The driver turns out to be noneother than the world famous devil witch, Baba Yaga! She tries to get Valentina to go home with her or something, but only manages to take a snap from her garter belt from her as a souvenir. What ever happened to witchs that stole a strand of hair or something? The seventies were definitely not family friendly.
Somehow or other Valentina ends up at Baba Yaga's forboding house. Valentina notices the bottomless pit in Baba's living room (it's covered by a rug) and Baba tells her not to sweat it, that the house is kind of a fixer upper and there's bound be some "problem areas." I think that this is where Baba gives Valentina a doll. This is probably the only memorable bit of this movie. The doll is dressed up in some black leather harness that you would expect to see someone wearing in a Madonna video.
Once Valentina has the doll, her camera starts killing people. This doll also manages to poke someone with a big needle in the dark, but Valentina can't quite bring herself to kill the doll. (Probably because it's a doll and thus isn't really being capable of being killed.)
Valentina is also quite busy having these artsy-fartsy dreams about Nazis and stuff. There's scenes where she's a Nazi and shoots someone and there was one where she was in a boxing ring and a few others that were clearly designed to trick the audience into thinking that something important was being said.
I never figured out what it was, but who's going to care what was going on in those dreams since that dang doll went and turned into a real live harness-wearing woman! I don't know why that happened. (I guess I'm supposed to write it off as part of Baba Yaga's really obtuse scheme to put the moves on Valentina, but really, wouldn't a regular old love potion accomplish the same thing a lot faster?)
After a few people get victimized by Valentina's crabby camera (and to her credit she does switch cameras at some point), she ends up back at Baba Yaga's house and gets abused by the living doll before her sometimes boyfriend appears to rescue her.
The final showdown is all that you would expect when it involves a killer doll. The boyfriend smacks her in the head and she turns back into a doll and her head rolls down the stairs. Then Valentina and Baba Yaga have a toe to toe battle that basically involves Baba falling backwards into her bottomless pit (shoot, she was meaning to get that fixed, too!). Then the cops show up and there's no trace of Baba Yaga, but there is a doll head laying around. The bottomless pit also turns out to be about three feet deep!
Despite the presence of the scantily clad doll and Nazi dreams, I'm going to need a little more than people falling over dead just because someone took their picture before I get all amped up over a movie. The movie is obviously hampered by the bargain basement presentation from Diamond Entertainment, but I think there's a reason why they are able to release this bogus version without anyone really caring.

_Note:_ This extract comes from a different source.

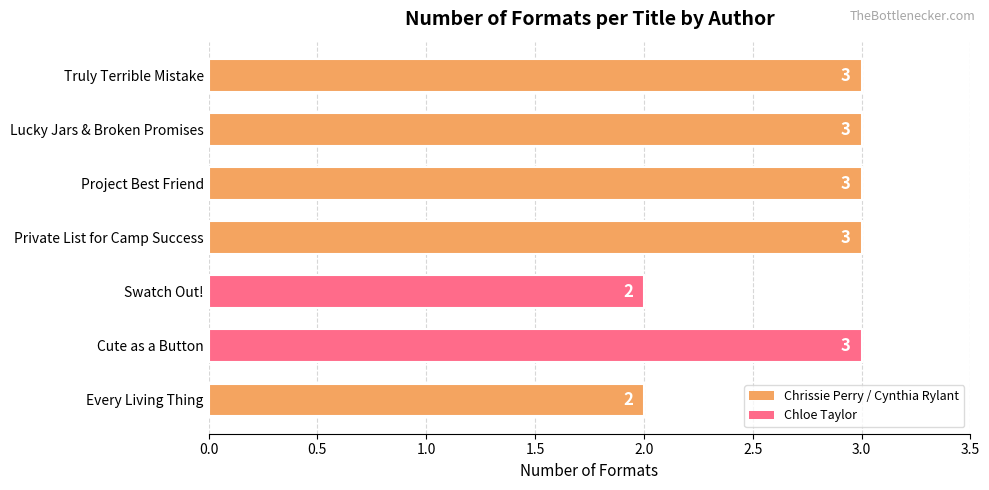

What is the minimum value shown in the chart?

2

I guess it would have been nice if we would have known something about Baba Yaga and her witchy ways, but what really would have helped would have been some reason for why Baba was even bothering with this Valentina chick and what she hoped to accomplish with all her superpowers (seemingly confined to stealing bits of undergarments and animating strangely-clad dolls). The dream business doesn't work because the rest of the movie is already like a dream - nonsensical and something you can't seem to wake up from and even the doll looks chintzy (just look at how easy it fell apart!).
The thing of note in this movie is that it allows you to see whatever became of Gregory Peck's uppity fiancee from The Big Country, Carrol Baker, who plays Baba Yaga. At least when Peck slipped into horror movies like The Omen, he was killed by the Antichrist, not by falling down a hole in the living room floor.